Patients of lower socioeconomic status are uniquely susceptible to the financial toxicity of cancer and its treatment, often for systemic reasons. This forms the basis to many solutions of healthcare disparities: by minimizing financial toxicity to patients of low socioeconomic status, we can dramatically improve their care and their health.
This perspective is a call to providers to consider the financial toxicity of our patients as the “sixth vital sign”—to strive to understand it better, to be conscious of the decisions we make in the clinic, and to measure it on an ongoing basis. It requires consideration of the patient, the related health insurance policy, and the healthcare system where care is provided.
As caregivers, we should innovate to minimize financial toxicity for our individual patients, as well as around our entire patient population as health service researchers. Solving this problem starts with measuring it: a simple question—“How are your finances holding up in all this?”—can quickly assess the patient’s sixth vital sign and help us better care for our patients.

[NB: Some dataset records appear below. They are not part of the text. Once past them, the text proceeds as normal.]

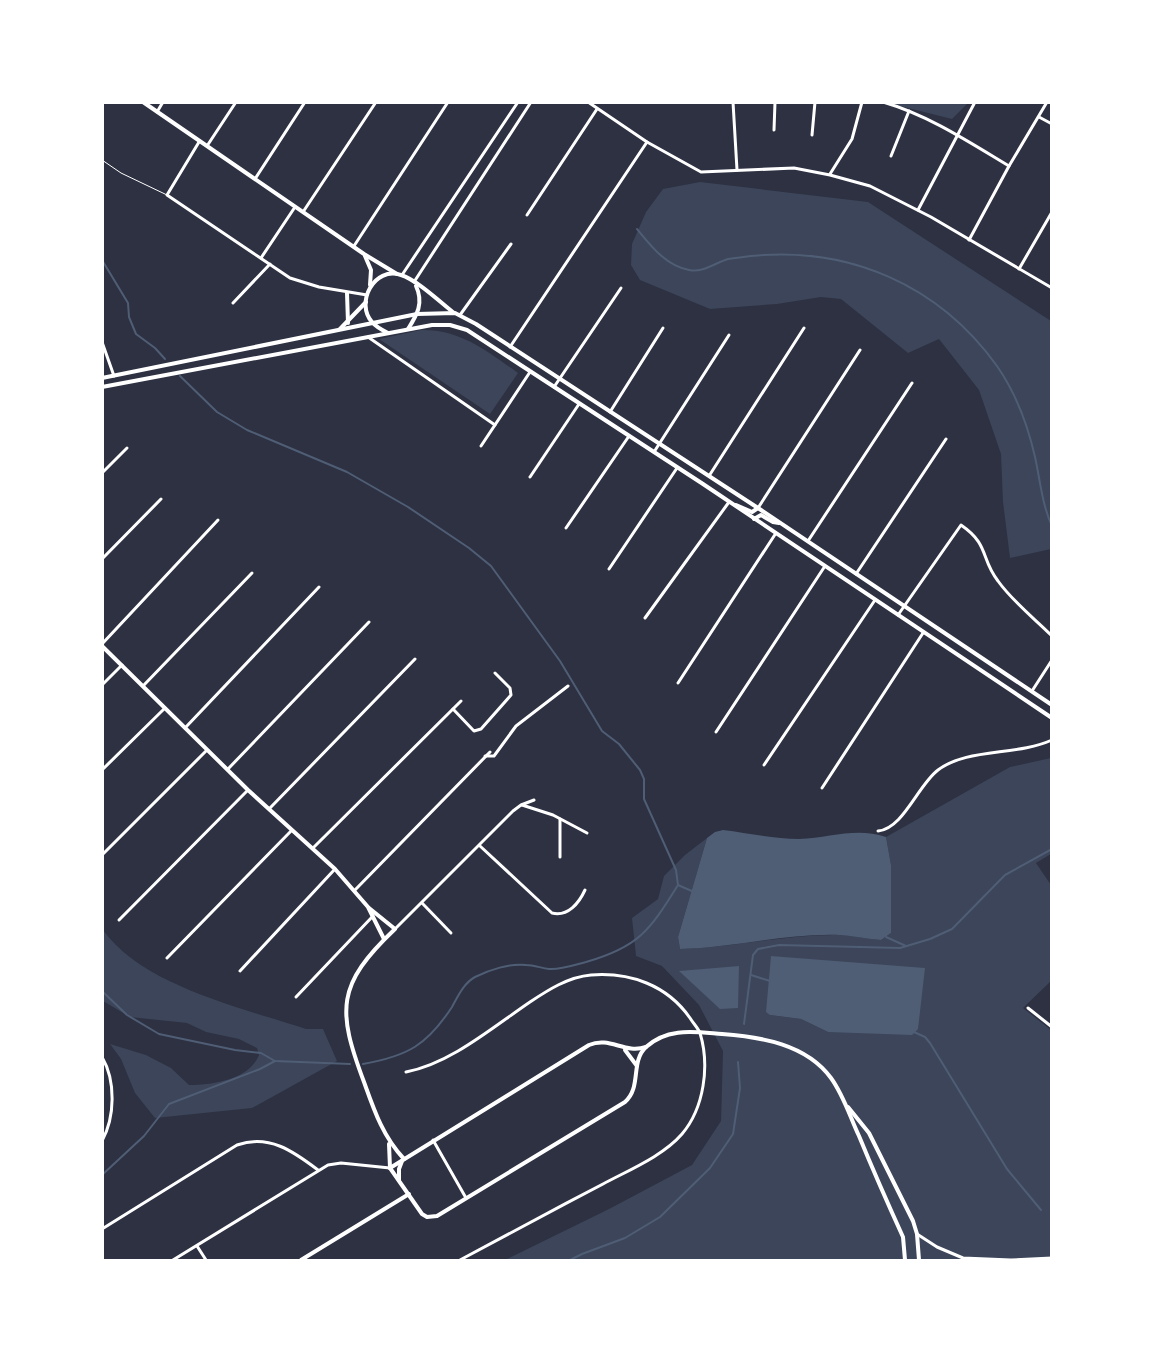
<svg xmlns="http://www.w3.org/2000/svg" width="1154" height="1363" font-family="'PT Sans',sans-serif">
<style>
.green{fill:#3c4559;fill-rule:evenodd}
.water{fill:#4f5d75}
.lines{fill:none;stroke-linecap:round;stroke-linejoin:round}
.stream{stroke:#4f5d75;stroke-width:2}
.service{stroke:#fff;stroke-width:1}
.minor{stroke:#fff;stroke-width:3}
.tertiary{stroke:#fff;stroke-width:4}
</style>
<rect width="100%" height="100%" fill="#2d3142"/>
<g class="green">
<polygon points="888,103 968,103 952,119"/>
<polygon points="700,182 868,202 1051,321 1051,549 1010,558 1003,502 1001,454 979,390 939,339 908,353 841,299 821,297 777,304 710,309 640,280 631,265 632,244 646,212 663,189"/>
<path d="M421,330C460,329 487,351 518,373L490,414L379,339Z"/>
<path d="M1051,758V854L1036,863L1051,885V981L1023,1008L1051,1030V1260H505L609,1209L692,1165L721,1121L723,1051L699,1005L662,966L636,956L632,918L658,899L664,876L685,855L707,838L678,937L680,949C733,948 785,934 839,935C853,935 867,939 881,940L891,933V865L886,837L1010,767ZM925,968L828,1032L801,1019L770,1015Z"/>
<path d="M103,930C143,986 243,1008 306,1029H323L337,1061L252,1108L155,1118L135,1093L121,1059L110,1044L146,1055L171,1068L189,1085C212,1085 249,1080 259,1055L257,1048L239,1039L206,1032L187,1023L130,1017L103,1001Z"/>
</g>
<g class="water">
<path d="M723,830C748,833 774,839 799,839C830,838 856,827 886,837L891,865V933L881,940C868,939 853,936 840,935C786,933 733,948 680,949L678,937L707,838L715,832Z"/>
<polygon points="771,956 925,968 918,1029 912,1035 828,1032 801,1019 770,1015 766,1012"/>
<polygon points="739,966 738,1008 720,1009 679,971"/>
</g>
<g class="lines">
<g class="stream">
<path d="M637,229C651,246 666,266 689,270C703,273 715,263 728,259C736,258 744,257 751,256C849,246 939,285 997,366C1015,392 1028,426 1035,457C1040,479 1042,505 1052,526"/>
<polyline points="102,260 128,303 129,317 136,334 155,348 165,359"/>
<path d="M180,376L217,412L247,430L347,472L408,507L469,548L491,566L560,661L602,731L619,744L640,770L644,779V799L676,870L678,885C650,930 639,947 586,962C574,965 561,970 549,969C541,968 534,965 526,965C510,963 489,970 475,977C464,983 458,996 452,1007C427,1045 408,1056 363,1064"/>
<polyline points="678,885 694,892"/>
<polyline points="886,937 906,946"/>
<polyline points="751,975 770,981"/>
<polyline points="102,991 127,1015 159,1034 235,1050 261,1053 275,1061 350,1064"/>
<polyline points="744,1024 753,955 758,949 779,945 900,948 930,939 952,929 1005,875 1052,849"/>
<polyline points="914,1032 925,1037 930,1043 1007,1169 1041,1210"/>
<polyline points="102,1175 144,1136 169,1104 260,1069 275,1061"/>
<polyline points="570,1260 582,1254 625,1238 660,1217 710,1168 733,1134 740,1088 738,1062"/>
</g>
<polyline class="service" points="102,160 121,173 167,195"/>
<g class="minor">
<polyline points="588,102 647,142 701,172 794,168 830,175 870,186 931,217 1052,288"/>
<polyline points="733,102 737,170"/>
<path d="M883,102C928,115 969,142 1009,166"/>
<polyline points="157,112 163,102"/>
<polyline points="1039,117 1052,124"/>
<polyline points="774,130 775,102"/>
<polyline points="812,135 815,102"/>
<polyline points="199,142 167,195 290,278 319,287 367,295"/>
<polyline points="207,146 236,102"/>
<polyline points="891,156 909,111"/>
<polyline points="830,174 852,139 862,102"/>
<polyline points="255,179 305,102"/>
<polyline points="918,210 975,102"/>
<polyline points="303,212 376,102"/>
<polyline points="527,215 597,109"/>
<polyline points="969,240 1009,166 1047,102"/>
<polyline points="354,246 448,102"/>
<polyline points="261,258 295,207"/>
<polyline points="1019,269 1052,212"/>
<polyline points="402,275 518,102"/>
<polyline points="414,282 531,102"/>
<polyline points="233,303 270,264"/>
<polyline points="460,315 511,244"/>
<polyline points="368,337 495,425"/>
<polyline points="102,342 114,376"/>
<polyline points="510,347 647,142"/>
<polyline points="554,387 621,288"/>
<polyline points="610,412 663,328"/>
<polyline points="481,446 530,372"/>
<polyline points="654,452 729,335"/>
<polyline points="102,473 127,448"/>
<polyline points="709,476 804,328"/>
<polyline points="530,477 579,404"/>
<polyline points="758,508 860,350"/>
<polyline points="566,528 629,436"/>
<polyline points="808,541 912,383"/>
<polyline points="102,559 161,499"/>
<polyline points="609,569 677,468"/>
<polyline points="856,574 946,439"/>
<path d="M898,615L961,525C990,545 980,558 998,581C1013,602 1034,618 1052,636"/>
<polyline points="645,618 729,502"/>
<polyline points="102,644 218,520"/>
<polyline points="678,683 776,533"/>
<polyline points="102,685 122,665"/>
<polyline points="143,686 252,573"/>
<polyline points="1032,691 1052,660"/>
<polyline points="453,709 474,731 481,729 511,695 510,688 495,673"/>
<polyline points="185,728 319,587"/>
<polyline points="716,732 825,566"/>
<polyline points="485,756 494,756 516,726 568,686"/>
<polyline points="764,765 875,600"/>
<polyline points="228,769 369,622"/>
<polyline points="102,770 165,708"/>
<polyline points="822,788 923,633"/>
<polyline points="522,805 553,815 587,833"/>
<polyline points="270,808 415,659"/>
<polyline points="560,819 560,857"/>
<path d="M878,831C903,829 918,785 938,770C967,748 1016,756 1052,740"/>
<path d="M480,846L552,913C568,917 579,903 585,890"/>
<polyline points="313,848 461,701"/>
<polyline points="102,855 207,750"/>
<polyline points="355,890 490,752"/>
<polyline points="422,903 451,933"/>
<polyline points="119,920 248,790"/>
<polyline points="395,929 513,811 521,805 534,800"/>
<polyline points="167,958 292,830"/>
<polyline points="240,971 335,869"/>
<polyline points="296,997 373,916"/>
<polyline points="1028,1008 1052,1027"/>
<path d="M102,1057C116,1081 115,1117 102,1141"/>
<path d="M406,1072C450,1064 493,1027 530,1002C548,990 568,977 591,975C630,972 667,985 690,1018C693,1023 698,1028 700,1033C710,1066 704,1108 682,1134C663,1156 629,1170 603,1184C555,1209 507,1235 460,1260"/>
<polyline points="433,1140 466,1198"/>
<path d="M102,1229L237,1145C269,1134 293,1151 318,1170"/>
<polyline points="917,1234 937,1247 963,1258 1011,1260 1052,1258"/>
<polyline points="197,1246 206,1260"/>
<polyline points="173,1260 328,1165 341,1163 390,1168"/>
</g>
<g class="tertiary">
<polyline points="143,102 364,254 397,274"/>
<polyline points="365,256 371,270 370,285"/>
<polyline points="347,293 348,323"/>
<polyline points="340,329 366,302"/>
<path d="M408,329C417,315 424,303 416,286"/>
<path d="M388,333C382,330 376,327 372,322C355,303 374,266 401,275C417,280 440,302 454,313"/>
<polyline points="102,378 417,314 455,313 476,324 758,508 1052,705"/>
<polyline points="102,387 432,325 450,325 467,330 703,484 1052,718"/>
<polyline points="736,505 752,512 758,508"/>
<polyline points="754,519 761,515 773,522 779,523"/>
<polyline points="102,646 248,790 335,869 368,907 384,939"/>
<path d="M369,908L395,929C336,985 337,1010 364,1082C374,1110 383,1137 404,1159"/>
<polyline points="625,1050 637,1066"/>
<polyline points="848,1107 869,1133 913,1221 917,1234 919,1260"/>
<polyline points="389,1144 390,1168"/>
<path d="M390,1168L422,1214L427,1217L437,1216L625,1102C642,1087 630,1062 646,1047C668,1027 695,1032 722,1034C761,1037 806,1044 831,1078C844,1096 850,1117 859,1136C873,1170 888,1204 903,1237L905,1260"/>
<path d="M390,1168L589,1045C610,1036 624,1054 646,1047"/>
<polyline points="399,1180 399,1169 402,1161"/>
<polyline points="301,1260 409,1194"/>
</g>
</g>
<rect width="1154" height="1363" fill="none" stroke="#ffffff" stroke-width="208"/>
</svg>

The principle of primum non nocere is a moral call to minimize unnecessary financial toxicity for our patients with cancer. Our patients depend on us for spiritual and holistic care. Our goal as caregivers is to relieve pain and suffering. We must treat our patients as we would wish to be treated if we had cancer. Being diagnosed with cancer is devastating enough; we should avoid or minimize financial toxicity to our patients whenever possible.